# leatherman type tools?



## PrecisePlumbing (Jan 31, 2011)

G'day all zoners I recently broke my cheap knock off leatherman and I'm now in the market for a tough versatile multi-tool I can rock on my hip 45 hours a week. I've noticed a few different brands and am interested in any feedback or comparisons to leatherman branded tools. What do you leather man?


----------



## HOMER (Jun 5, 2011)

look here

http://www.plumbingzone.com/f13/multi-pliers-tool-15695/


----------



## PrecisePlumbing (Jan 31, 2011)

Cheers homer Why didn't that thread generate in my iPhone app? Hmmm Anyway Im lookin at the surge, wave and mut Anyone have experience or reasons for one over the other? Edit: just found it in off topic


----------



## jcesar (Oct 4, 2011)

PrecisePlumbing said:


> Cheers homer Why didn't that thread generate in my iPhone app? Hmmm Anyway Im lookin at the surge, wave and mut Anyone have experience or reasons for one over the other? Edit: just found it in off topic


I have both the MUT and wave. A co-worker has the surge but from his feedback the surge is comfortable in your hands. The wave though I have found the most useful. All locking blades.. ,file ,saw flat head and Philips screwdriver, scissors. Even can cut wires. Lol.


----------



## frugalrooter (Dec 10, 2010)

i have the wave on my hip right now, i like it been a great tool thus far. Knife blade dont last long when used a pry bar???


----------



## jcesar (Oct 4, 2011)

frugalrooter said:


> i have the wave on my hip right now, i like it been a great tool thus far. Knife blade dont last long when used a pry bar???


This is true.

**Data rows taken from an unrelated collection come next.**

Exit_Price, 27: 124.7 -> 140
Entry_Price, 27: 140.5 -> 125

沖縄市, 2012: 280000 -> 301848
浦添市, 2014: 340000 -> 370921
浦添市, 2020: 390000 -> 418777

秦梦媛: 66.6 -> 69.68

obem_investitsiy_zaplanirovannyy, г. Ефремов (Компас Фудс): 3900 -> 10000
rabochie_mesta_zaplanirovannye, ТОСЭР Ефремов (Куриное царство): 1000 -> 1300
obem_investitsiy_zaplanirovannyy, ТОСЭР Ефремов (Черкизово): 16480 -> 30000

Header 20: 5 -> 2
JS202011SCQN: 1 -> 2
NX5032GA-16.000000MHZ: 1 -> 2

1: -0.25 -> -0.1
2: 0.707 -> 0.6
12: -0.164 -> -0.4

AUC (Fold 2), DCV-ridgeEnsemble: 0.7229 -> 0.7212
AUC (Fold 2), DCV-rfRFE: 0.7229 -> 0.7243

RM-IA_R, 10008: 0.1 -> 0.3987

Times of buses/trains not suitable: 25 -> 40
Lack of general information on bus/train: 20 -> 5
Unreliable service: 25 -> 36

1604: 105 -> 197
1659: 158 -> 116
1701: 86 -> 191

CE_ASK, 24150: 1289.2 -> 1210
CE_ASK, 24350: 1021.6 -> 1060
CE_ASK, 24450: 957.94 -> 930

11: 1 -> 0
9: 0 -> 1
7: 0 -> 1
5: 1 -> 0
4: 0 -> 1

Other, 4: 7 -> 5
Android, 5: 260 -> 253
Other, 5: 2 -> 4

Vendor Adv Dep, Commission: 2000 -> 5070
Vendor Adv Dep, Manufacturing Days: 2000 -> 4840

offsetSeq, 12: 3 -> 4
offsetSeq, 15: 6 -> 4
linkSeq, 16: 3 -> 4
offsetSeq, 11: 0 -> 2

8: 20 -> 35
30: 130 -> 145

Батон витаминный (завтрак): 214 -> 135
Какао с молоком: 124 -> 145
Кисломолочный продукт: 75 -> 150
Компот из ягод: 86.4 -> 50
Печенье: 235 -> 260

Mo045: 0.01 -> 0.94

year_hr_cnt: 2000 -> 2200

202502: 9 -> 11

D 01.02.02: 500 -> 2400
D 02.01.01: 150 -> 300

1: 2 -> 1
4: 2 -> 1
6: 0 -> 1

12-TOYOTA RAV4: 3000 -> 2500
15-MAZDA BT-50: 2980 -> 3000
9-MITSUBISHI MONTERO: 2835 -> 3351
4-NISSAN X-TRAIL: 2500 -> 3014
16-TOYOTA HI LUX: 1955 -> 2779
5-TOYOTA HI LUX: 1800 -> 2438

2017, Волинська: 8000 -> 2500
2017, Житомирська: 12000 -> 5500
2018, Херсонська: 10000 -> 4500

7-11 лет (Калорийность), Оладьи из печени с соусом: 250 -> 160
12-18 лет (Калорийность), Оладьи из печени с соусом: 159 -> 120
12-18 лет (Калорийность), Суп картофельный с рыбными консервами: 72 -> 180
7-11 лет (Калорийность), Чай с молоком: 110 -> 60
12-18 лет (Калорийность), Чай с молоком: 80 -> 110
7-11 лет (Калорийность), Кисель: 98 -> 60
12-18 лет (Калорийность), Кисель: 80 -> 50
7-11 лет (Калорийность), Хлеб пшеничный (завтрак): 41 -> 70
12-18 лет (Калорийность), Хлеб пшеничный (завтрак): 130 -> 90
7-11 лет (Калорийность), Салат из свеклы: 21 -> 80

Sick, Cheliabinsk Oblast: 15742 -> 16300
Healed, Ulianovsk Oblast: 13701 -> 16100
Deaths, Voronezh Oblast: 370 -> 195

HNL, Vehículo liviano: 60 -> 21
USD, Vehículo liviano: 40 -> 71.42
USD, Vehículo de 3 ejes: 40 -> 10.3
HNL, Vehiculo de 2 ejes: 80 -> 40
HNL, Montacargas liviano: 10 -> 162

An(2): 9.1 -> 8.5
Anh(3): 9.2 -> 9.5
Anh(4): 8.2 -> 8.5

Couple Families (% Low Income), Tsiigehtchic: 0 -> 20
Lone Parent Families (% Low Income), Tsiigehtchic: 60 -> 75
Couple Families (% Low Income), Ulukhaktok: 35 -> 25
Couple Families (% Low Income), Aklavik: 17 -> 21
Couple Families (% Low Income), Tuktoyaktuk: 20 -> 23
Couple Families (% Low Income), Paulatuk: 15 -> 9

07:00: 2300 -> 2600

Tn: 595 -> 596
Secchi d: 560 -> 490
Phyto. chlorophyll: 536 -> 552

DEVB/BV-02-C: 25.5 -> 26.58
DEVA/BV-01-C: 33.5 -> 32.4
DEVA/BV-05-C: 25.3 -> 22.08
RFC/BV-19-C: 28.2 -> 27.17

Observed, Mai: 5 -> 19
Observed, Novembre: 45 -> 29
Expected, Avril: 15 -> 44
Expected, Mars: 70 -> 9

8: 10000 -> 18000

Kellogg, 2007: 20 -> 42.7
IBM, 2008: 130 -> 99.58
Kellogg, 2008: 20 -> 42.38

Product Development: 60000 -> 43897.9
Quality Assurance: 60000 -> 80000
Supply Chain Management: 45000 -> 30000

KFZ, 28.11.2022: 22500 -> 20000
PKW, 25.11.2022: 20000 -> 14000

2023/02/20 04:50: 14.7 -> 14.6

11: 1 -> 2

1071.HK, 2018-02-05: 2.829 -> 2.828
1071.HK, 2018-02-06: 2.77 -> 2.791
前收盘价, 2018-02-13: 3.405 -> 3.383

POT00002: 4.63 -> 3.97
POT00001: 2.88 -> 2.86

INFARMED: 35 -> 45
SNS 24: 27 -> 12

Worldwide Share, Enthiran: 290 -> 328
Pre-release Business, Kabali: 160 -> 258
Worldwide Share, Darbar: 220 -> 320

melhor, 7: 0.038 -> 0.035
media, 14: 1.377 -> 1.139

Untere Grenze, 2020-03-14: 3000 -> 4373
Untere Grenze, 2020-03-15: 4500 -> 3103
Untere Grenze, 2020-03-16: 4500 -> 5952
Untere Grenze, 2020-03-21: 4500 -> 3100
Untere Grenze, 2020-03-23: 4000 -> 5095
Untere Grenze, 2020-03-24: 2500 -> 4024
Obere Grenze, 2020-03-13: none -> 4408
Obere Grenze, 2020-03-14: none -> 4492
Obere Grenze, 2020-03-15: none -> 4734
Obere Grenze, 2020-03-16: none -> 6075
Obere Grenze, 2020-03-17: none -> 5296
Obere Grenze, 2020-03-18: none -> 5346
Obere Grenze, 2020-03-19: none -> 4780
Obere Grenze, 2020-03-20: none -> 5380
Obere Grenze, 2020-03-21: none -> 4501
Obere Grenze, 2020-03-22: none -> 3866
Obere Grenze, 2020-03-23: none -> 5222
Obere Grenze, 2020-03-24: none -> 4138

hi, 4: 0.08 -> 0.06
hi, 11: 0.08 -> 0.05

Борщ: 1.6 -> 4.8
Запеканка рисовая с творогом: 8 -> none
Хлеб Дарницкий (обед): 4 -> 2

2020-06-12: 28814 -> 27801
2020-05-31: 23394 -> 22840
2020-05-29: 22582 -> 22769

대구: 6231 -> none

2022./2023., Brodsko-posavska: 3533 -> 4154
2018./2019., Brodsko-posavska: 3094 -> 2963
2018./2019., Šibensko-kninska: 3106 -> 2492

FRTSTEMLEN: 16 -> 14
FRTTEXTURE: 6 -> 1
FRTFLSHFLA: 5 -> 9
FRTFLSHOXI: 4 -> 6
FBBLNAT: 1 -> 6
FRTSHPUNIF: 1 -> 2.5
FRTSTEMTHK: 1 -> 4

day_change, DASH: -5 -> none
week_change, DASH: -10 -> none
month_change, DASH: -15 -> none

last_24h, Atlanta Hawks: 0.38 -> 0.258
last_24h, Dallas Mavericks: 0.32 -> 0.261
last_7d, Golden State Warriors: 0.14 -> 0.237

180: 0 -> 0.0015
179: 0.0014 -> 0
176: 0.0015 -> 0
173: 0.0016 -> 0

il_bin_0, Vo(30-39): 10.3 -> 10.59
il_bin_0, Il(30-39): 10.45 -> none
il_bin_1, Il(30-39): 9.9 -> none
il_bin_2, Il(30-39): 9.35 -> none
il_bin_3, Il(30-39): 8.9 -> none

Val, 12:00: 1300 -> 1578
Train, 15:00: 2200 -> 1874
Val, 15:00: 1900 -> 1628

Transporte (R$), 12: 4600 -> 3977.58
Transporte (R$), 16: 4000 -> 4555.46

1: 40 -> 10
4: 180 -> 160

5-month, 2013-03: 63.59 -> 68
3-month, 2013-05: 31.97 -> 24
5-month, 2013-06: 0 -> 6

Still too thin to use it as a bar


----------



## drtyhands (Aug 16, 2008)

Four years Wave.
The leather just started dropping the tool while crawling.
The switch hitter phillips/flat head bit kept hanging up the closing process.
Was starting to become annoying having to allways close the opposite side first.The the bit got lost.Just fine now since there is a one piece flat head in the tool.
Gonna start looking for it's leatherman replacement

I carry a serated kershaw so I save leatherman's blades


----------